É esta autonomia e confiança que o projeto também procura transmitir aos jovens, além de os ensinar a andar e a arranjar a bicicleta, conforme explicou o monitor Patrick Filipe.
“Sou de Évora e sempre fui habituado a ter bicicletas por perto, a destruir muita coisa e a ter de reparar muita coisa”, começou por contar, frisando que também cresceu num bairro da periferia, apesar de não ser bairro social.
Patrick está habituado a lidar com crianças e jovens, conforme contou, tendo passado por Atividades Extra Curriculares (AEC) e treinos de râguebi, entre outros, por isso a mecânica no Ciclopes é só uma ferramenta que lhes proporciona.
“A bicicleta aqui é apenas um pretexto para eles virem até nós. Temos a oportunidade de privar junto deles. Pode ser uma aprendizagem, quer em termos cívicos, quer em termos de conduta, em termos de alimentação. Perguntamos muita coisa sobre a escola.
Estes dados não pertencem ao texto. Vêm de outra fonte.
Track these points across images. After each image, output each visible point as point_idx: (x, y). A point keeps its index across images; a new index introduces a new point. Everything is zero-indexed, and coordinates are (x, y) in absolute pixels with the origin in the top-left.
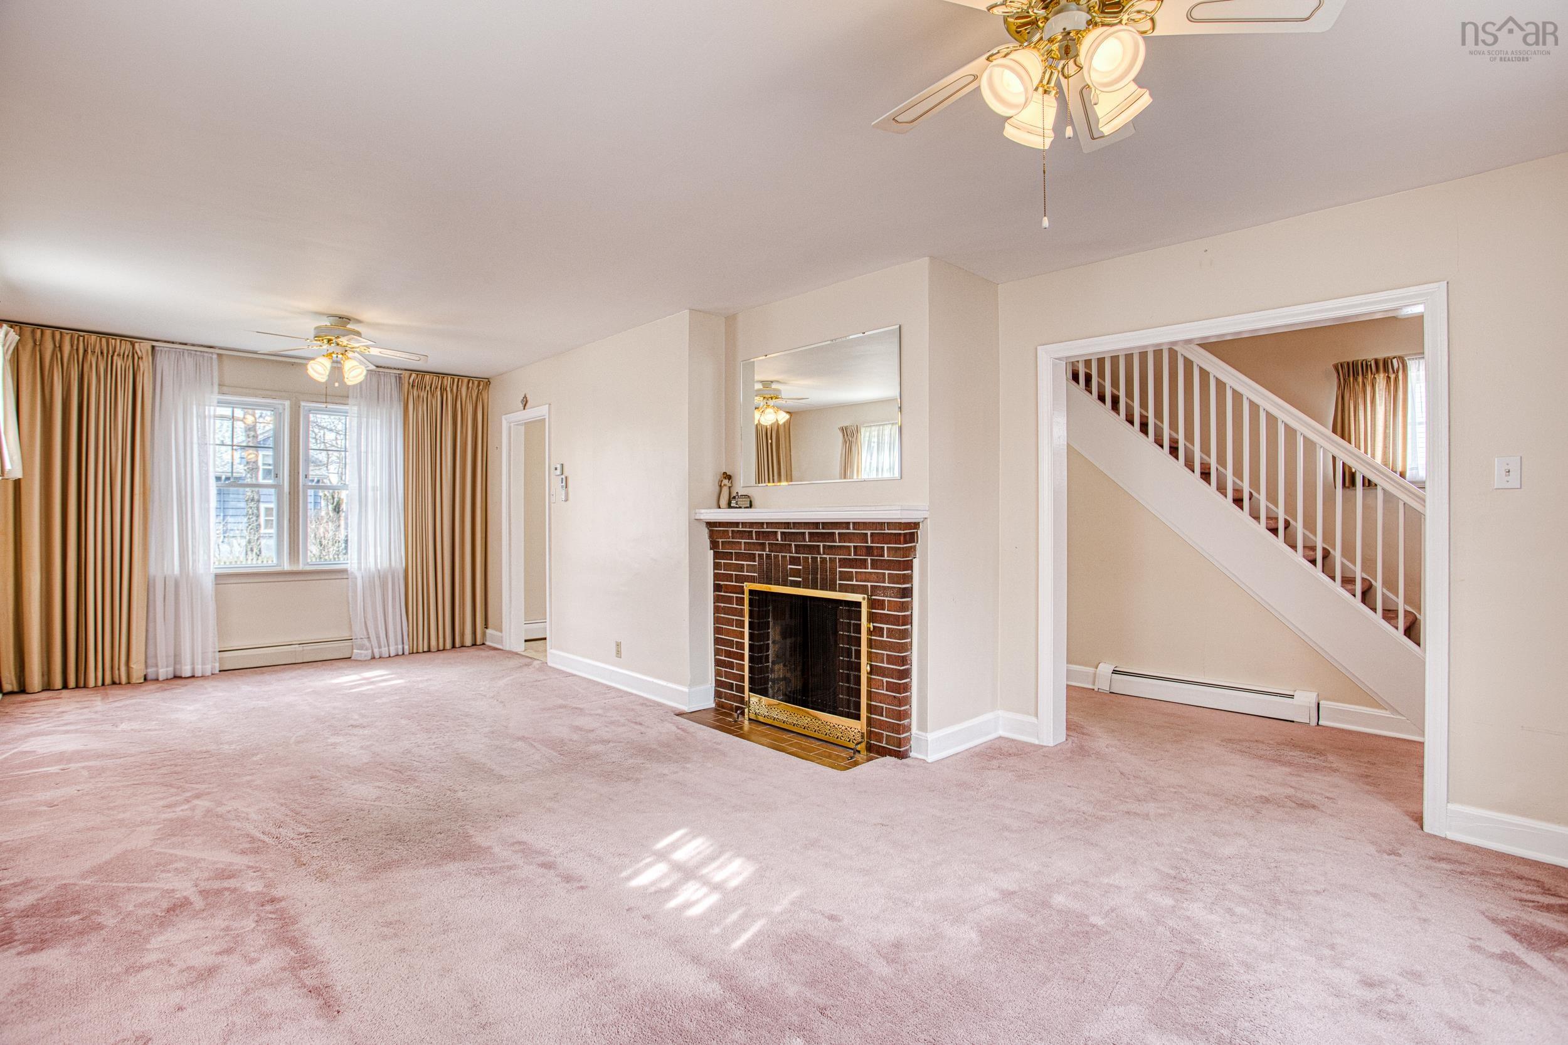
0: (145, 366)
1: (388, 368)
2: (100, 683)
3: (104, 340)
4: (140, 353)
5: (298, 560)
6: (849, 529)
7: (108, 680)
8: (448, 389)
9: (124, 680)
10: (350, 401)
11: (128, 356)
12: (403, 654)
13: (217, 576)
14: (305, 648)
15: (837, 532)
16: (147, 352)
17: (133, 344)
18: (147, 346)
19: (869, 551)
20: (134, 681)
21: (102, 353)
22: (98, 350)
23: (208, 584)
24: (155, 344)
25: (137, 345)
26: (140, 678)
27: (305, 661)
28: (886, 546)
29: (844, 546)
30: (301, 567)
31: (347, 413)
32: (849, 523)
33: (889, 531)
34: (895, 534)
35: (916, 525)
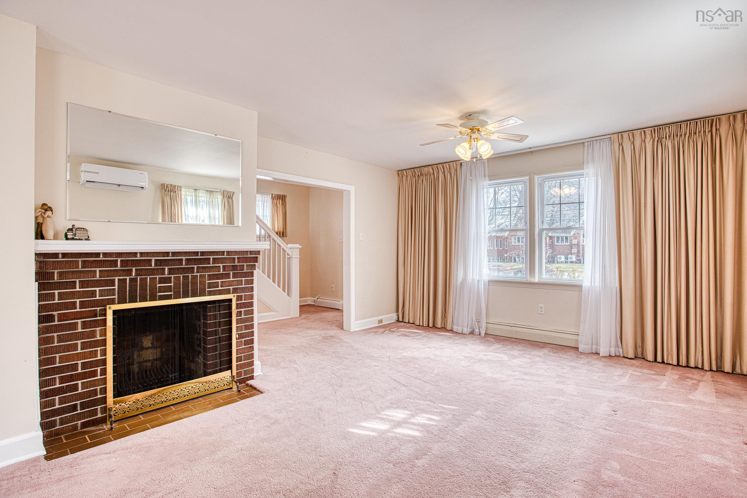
6: (224, 255)
15: (211, 257)
19: (234, 268)
28: (245, 264)
29: (215, 266)
32: (224, 251)
33: (251, 256)
34: (254, 257)
35: (258, 252)
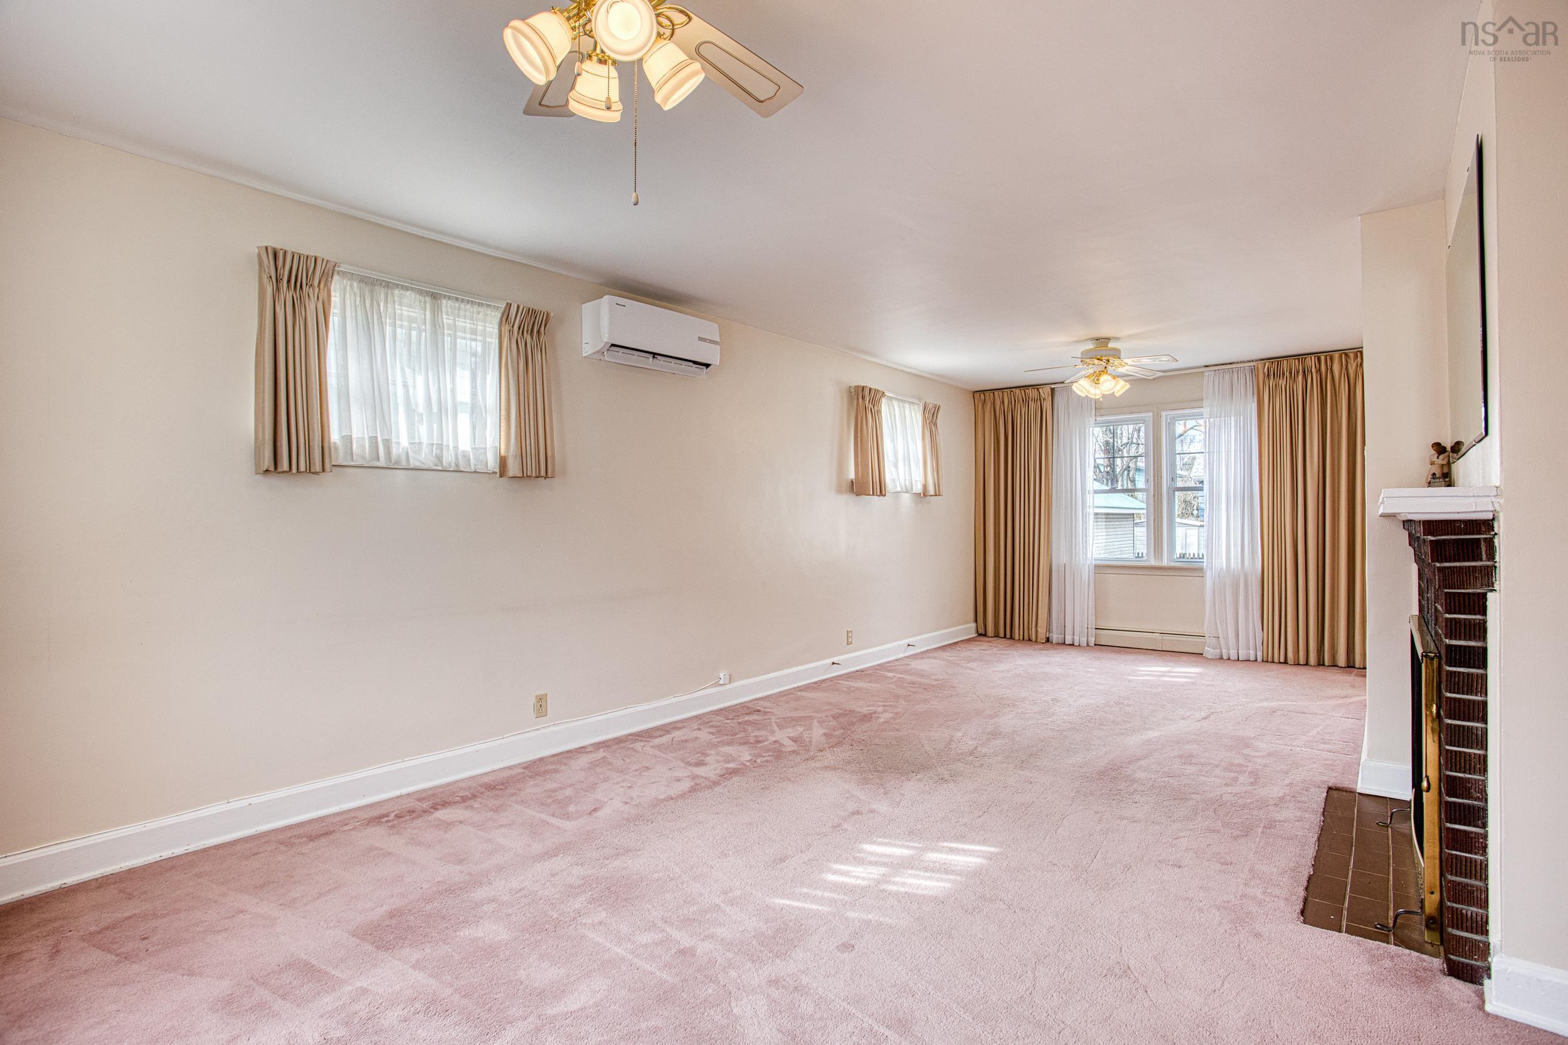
0: (1047, 405)
1: (1241, 362)
2: (1021, 638)
3: (1023, 391)
4: (1043, 396)
5: (1162, 556)
7: (1026, 637)
8: (1314, 370)
9: (1034, 639)
10: (1206, 403)
11: (1037, 400)
12: (1256, 660)
13: (1096, 567)
14: (1164, 638)
16: (1049, 394)
17: (1038, 389)
18: (1047, 389)
20: (1039, 640)
21: (1023, 401)
22: (1021, 399)
23: (1086, 573)
24: (1053, 386)
25: (1040, 390)
26: (1043, 639)
27: (1164, 649)
30: (1165, 562)
31: (1202, 415)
Vamos dando assim uns ‘highlights’ [luzes] daquilo que pode ser o futuro lá mais à frente se continuarem a estudar”, explicou.
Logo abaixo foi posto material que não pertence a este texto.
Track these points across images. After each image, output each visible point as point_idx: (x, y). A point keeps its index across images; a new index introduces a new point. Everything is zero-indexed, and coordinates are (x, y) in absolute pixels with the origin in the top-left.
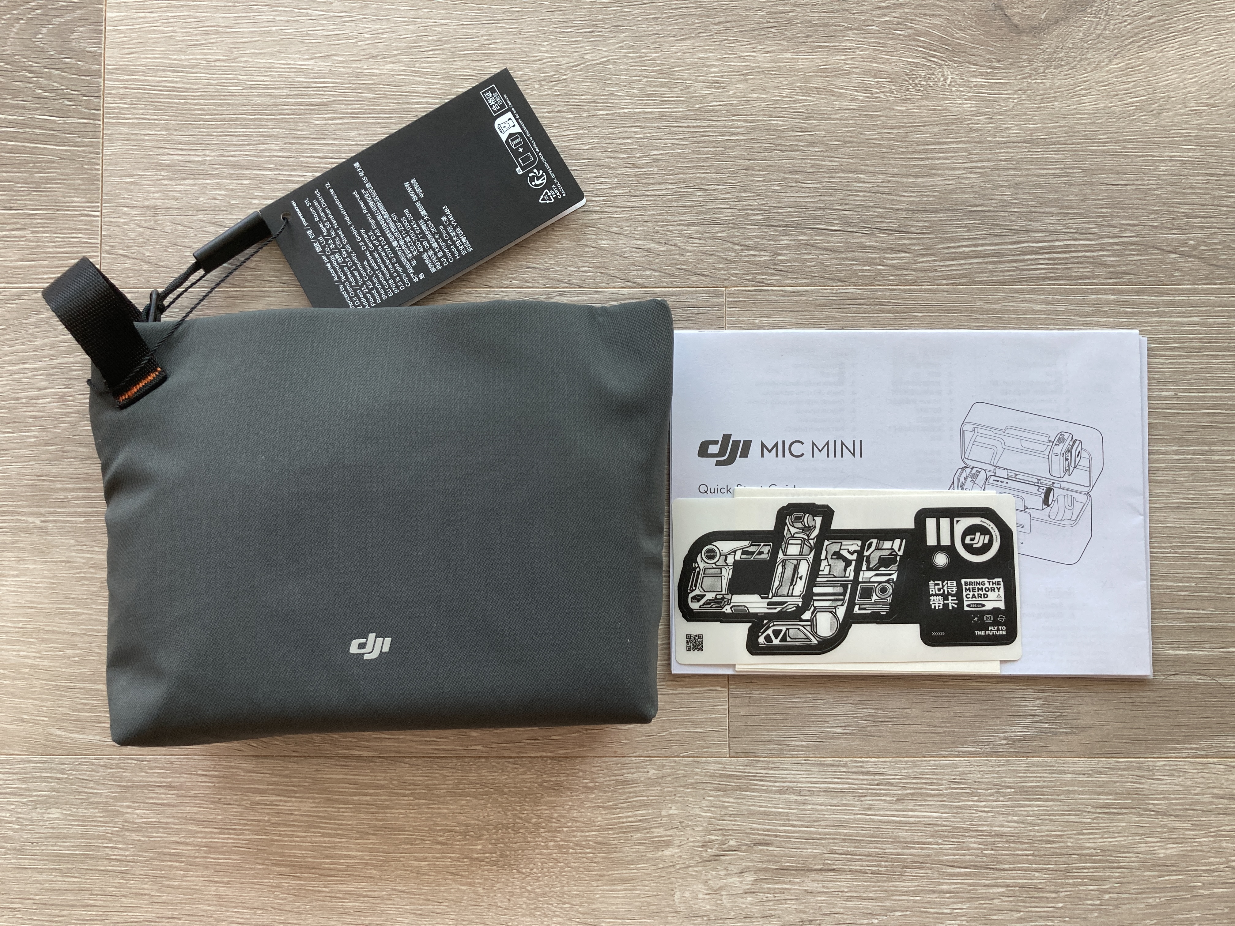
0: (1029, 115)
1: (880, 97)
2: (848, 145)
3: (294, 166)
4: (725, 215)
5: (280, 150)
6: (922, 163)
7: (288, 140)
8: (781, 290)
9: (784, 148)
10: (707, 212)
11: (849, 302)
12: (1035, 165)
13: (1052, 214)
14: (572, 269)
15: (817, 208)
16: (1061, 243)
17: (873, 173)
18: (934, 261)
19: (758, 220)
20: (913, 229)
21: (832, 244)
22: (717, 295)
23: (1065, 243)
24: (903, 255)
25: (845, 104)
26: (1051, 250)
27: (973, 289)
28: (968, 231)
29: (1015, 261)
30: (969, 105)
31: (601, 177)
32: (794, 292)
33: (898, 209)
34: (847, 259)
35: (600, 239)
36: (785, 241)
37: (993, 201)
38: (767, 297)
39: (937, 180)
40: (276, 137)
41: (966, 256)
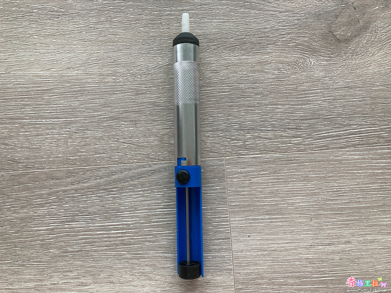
0: (347, 76)
1: (284, 72)
2: (272, 93)
3: (37, 117)
4: (223, 127)
5: (31, 111)
6: (304, 99)
7: (34, 106)
8: (248, 157)
9: (245, 97)
10: (215, 126)
11: (277, 160)
12: (351, 97)
13: (359, 117)
14: (159, 153)
15: (261, 121)
16: (364, 129)
17: (284, 105)
18: (312, 140)
19: (236, 128)
20: (302, 128)
21: (269, 136)
22: (221, 160)
23: (366, 129)
24: (299, 139)
25: (270, 76)
26: (360, 132)
27: (329, 151)
28: (325, 127)
29: (346, 138)
30: (322, 73)
31: (169, 114)
32: (254, 157)
33: (295, 119)
34: (275, 142)
35: (171, 140)
36: (249, 136)
37: (334, 113)
38: (243, 160)
39: (311, 106)
40: (29, 105)
41: (325, 137)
O monitor reconheceu igualmente que a bicicleta não é apresentada só como algo lúdico, mas também pode ser um meio de transporte, um dos motes do projeto.
“Muitos dos miúdos acabam por ter a oportunidade de sair um pouco mais do bairro, visualizar mais para além do bairro digamos assim, não no sentido pejorativo, mas de terem uma porta aberta graças à bicicleta”, que é um “meio de transporte, além de entretenimento, desportivo ou de lazer”, salientou.
Patrick, que segundo Catarina Martins é também “um exemplo masculino para a maioria dos jovens do bairro”, reconheceu que o projeto tem tido sucesso ao nível das aprendizagens de mecânica, com alguns miúdos, “que antes não sabiam rigorosamente nada e hoje em dia conseguem desmontar e voltar a montar a bicicleta, se fica assim tão afinada ou não é secundário”, confidenciou.
“Eles sentem-se capazes de, têm essa noção e isso é um dos motes aqui também da Cicloficina”, concluiu.
A propósito das ferramentas que o projeto também dá a estes jovens, Catarina Martins lembrou o caso de um rapaz que já vai na quarta bicicleta montada, graças ao que aprendeu de mecânica com os monitores.
“Já assisti a dinâmicas muito giras, de uns ensinarem os outros como se faz depois de terem perguntado e aprendido”, lembrou Catarina Martins.
Segundo a responsável da cooperativa Drive Impact, que promove projetos de mudança social e impacto ambiental do qual faz parte o Ciclopes, houve um dia que tiveram 80 alugueres (gratuitos) de bicicletas, com jovens a ficar numa fila mais de uma hora, salientando que isso só demonstra o valor do projeto.
Atualmente, o projeto está à procura de apoios, pois funciona com recursos da cooperativa, disse Catarina Martins, apelando igualmente ao donativo de bicicletas.